The University of Maryland Golf Course in College Park, Maryland, is the home of the Maryland Terrapins men's and women's golf teams. The semi-private championship course was designed in 1955 by George Cobb, the course has been a longtime host of state and regional tournaments and hosts over 50,000 rounds of golf annually. The course is located in the northern perimeter of the University of Maryland, College Park's campus, and is home to a 45-station driving range and a 5000 sqft putting green.

A 35000 sqft, plantation-style clubhouse, named Mulligan's Grill and Pub, is located on the course.

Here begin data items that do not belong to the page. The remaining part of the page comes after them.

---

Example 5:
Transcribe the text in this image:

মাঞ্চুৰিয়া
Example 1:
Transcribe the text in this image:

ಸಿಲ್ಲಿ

Completed in 1999 for $3 million, Mulligan's houses a full-service bar, banquet facility, and pro shop. The golf course underwent a series of renovations from 2008 to 2009.

The Melwood Prince George's County Open, a Nationwide Tour event, was held at the golf course in 2010 and 2011. The 2016 Maryland Public Secondary Schools Athletic Association High school 4A/3A and 2A/1A state championships were also held here.